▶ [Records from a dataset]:
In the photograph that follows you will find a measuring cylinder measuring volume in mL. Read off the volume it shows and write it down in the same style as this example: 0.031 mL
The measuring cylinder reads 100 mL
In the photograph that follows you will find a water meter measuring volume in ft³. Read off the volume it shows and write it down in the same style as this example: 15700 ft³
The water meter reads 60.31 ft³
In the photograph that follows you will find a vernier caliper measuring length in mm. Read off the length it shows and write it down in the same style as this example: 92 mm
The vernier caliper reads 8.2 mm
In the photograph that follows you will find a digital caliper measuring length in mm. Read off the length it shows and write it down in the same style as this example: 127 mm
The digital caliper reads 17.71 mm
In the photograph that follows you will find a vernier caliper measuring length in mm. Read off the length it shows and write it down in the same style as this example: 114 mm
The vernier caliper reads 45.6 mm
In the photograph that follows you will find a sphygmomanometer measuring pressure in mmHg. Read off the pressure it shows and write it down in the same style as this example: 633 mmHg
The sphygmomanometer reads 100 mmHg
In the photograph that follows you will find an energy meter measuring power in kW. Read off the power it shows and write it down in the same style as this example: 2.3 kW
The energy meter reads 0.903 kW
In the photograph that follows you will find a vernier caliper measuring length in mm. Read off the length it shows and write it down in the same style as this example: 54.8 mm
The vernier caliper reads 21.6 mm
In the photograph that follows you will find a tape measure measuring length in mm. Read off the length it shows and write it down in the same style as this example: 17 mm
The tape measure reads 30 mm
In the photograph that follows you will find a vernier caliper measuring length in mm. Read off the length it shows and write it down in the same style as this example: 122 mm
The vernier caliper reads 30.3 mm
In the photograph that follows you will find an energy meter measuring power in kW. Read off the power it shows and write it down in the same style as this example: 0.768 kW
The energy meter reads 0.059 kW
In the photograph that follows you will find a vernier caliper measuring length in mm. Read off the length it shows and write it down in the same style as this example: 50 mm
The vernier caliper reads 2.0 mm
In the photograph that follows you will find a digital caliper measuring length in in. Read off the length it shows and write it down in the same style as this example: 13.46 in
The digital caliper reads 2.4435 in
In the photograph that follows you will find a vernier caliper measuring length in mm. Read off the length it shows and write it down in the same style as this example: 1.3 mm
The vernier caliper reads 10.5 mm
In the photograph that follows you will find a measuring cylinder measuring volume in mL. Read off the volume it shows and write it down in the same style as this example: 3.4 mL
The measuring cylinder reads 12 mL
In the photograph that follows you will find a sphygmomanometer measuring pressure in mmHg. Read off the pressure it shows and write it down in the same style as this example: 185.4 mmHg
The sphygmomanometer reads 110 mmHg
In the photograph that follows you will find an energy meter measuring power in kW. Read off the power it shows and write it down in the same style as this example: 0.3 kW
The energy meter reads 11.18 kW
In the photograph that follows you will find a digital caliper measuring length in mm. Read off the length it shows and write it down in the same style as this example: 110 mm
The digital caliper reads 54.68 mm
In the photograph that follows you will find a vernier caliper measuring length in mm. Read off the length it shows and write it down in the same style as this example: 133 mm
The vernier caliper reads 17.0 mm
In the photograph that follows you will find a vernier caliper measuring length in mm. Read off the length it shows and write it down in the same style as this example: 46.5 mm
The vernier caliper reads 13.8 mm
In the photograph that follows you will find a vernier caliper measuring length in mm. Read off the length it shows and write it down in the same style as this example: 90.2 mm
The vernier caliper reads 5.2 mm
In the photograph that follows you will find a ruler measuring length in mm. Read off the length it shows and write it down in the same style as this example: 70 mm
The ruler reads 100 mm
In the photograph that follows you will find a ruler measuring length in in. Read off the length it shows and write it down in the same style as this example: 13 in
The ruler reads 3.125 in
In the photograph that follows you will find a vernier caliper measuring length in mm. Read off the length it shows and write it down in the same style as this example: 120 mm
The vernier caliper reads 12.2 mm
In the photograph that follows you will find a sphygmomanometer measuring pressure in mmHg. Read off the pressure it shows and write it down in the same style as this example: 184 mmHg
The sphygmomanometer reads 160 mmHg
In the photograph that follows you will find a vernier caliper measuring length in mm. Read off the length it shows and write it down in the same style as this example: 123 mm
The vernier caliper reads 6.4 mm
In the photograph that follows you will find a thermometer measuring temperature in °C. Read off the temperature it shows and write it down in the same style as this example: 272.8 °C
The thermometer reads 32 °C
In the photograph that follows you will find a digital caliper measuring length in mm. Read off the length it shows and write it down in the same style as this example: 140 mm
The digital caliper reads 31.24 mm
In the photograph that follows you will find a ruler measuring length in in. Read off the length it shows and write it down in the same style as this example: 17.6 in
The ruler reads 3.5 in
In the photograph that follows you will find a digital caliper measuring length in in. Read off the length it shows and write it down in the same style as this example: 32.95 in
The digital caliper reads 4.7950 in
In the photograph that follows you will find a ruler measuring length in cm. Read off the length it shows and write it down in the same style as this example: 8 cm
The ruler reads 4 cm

▶ [WHAT THE TASK ASKS]: Reproduce every one of the lines above verbatim, changing nothing.

▶ [ANSWER AREA]:
In the photograph that follows you will find a measuring cylinder measuring volume in mL. Read off the volume it shows and write it down in the same style as this example: 0.031 mL
The measuring cylinder reads 100 mL
In the photograph that follows you will find a water meter measuring volume in ft³. Read off the volume it shows and write it down in the same style as this example: 15700 ft³
The water meter reads 60.31 ft³
In the photograph that follows you will find a vernier caliper measuring length in mm. Read off the length it shows and write it down in the same style as this example: 92 mm
The vernier caliper reads 8.2 mm
In the photograph that follows you will find a digital caliper measuring length in mm. Read off the length it shows and write it down in the same style as this example: 127 mm
The digital caliper reads 17.71 mm
In the photograph that follows you will find a vernier caliper measuring length in mm. Read off the length it shows and write it down in the same style as this example: 114 mm
The vernier caliper reads 45.6 mm
In the photograph that follows you will find a sphygmomanometer measuring pressure in mmHg. Read off the pressure it shows and write it down in the same style as this example: 633 mmHg
The sphygmomanometer reads 100 mmHg
In the photograph that follows you will find an energy meter measuring power in kW. Read off the power it shows and write it down in the same style as this example: 2.3 kW
The energy meter reads 0.903 kW
In the photograph that follows you will find a vernier caliper measuring length in mm. Read off the length it shows and write it down in the same style as this example: 54.8 mm
The vernier caliper reads 21.6 mm
In the photograph that follows you will find a tape measure measuring length in mm. Read off the length it shows and write it down in the same style as this example: 17 mm
The tape measure reads 30 mm
In the photograph that follows you will find a vernier caliper measuring length in mm. Read off the length it shows and write it down in the same style as this example: 122 mm
The vernier caliper reads 30.3 mm
In the photograph that follows you will find an energy meter measuring power in kW. Read off the power it shows and write it down in the same style as this example: 0.768 kW
The energy meter reads 0.059 kW
In the photograph that follows you will find a vernier caliper measuring length in mm. Read off the length it shows and write it down in the same style as this example: 50 mm
The vernier caliper reads 2.0 mm
In the photograph that follows you will find a digital caliper measuring length in in. Read off the length it shows and write it down in the same style as this example: 13.46 in
The digital caliper reads 2.4435 in
In the photograph that follows you will find a vernier caliper measuring length in mm. Read off the length it shows and write it down in the same style as this example: 1.3 mm
The vernier caliper reads 10.5 mm
In the photograph that follows you will find a measuring cylinder measuring volume in mL. Read off the volume it shows and write it down in the same style as this example: 3.4 mL
The measuring cylinder reads 12 mL
In the photograph that follows you will find a sphygmomanometer measuring pressure in mmHg. Read off the pressure it shows and write it down in the same style as this example: 185.4 mmHg
The sphygmomanometer reads 110 mmHg
In the photograph that follows you will find an energy meter measuring power in kW. Read off the power it shows and write it down in the same style as this example: 0.3 kW
The energy meter reads 11.18 kW
In the photograph that follows you will find a digital caliper measuring length in mm. Read off the length it shows and write it down in the same style as this example: 110 mm
The digital caliper reads 54.68 mm
In the photograph that follows you will find a vernier caliper measuring length in mm. Read off the length it shows and write it down in the same style as this example: 133 mm
The vernier caliper reads 17.0 mm
In the photograph that follows you will find a vernier caliper measuring length in mm. Read off the length it shows and write it down in the same style as this example: 46.5 mm
The vernier caliper reads 13.8 mm
In the photograph that follows you will find a vernier caliper measuring length in mm. Read off the length it shows and write it down in the same style as this example: 90.2 mm
The vernier caliper reads 5.2 mm
In the photograph that follows you will find a ruler measuring length in mm. Read off the length it shows and write it down in the same style as this example: 70 mm
The ruler reads 100 mm
In the photograph that follows you will find a ruler measuring length in in. Read off the length it shows and write it down in the same style as this example: 13 in
The ruler reads 3.125 in
In the photograph that follows you will find a vernier caliper measuring length in mm. Read off the length it shows and write it down in the same style as this example: 120 mm
The vernier caliper reads 12.2 mm
In the photograph that follows you will find a sphygmomanometer measuring pressure in mmHg. Read off the pressure it shows and write it down in the same style as this example: 184 mmHg
The sphygmomanometer reads 160 mmHg
In the photograph that follows you will find a vernier caliper measuring length in mm. Read off the length it shows and write it down in the same style as this example: 123 mm
The vernier caliper reads 6.4 mm
In the photograph that follows you will find a thermometer measuring temperature in °C. Read off the temperature it shows and write it down in the same style as this example: 272.8 °C
The thermometer reads 32 °C
In the photograph that follows you will find a digital caliper measuring length in mm. Read off the length it shows and write it down in the same style as this example: 140 mm
The digital caliper reads 31.24 mm
In the photograph that follows you will find a ruler measuring length in in. Read off the length it shows and write it down in the same style as this example: 17.6 in
The ruler reads 3.5 in
In the photograph that follows you will find a digital caliper measuring length in in. Read off the length it shows and write it down in the same style as this example: 32.95 in
The digital caliper reads 4.7950 in
In the photograph that follows you will find a ruler measuring length in cm. Read off the length it shows and write it down in the same style as this example: 8 cm
The ruler reads 4 cm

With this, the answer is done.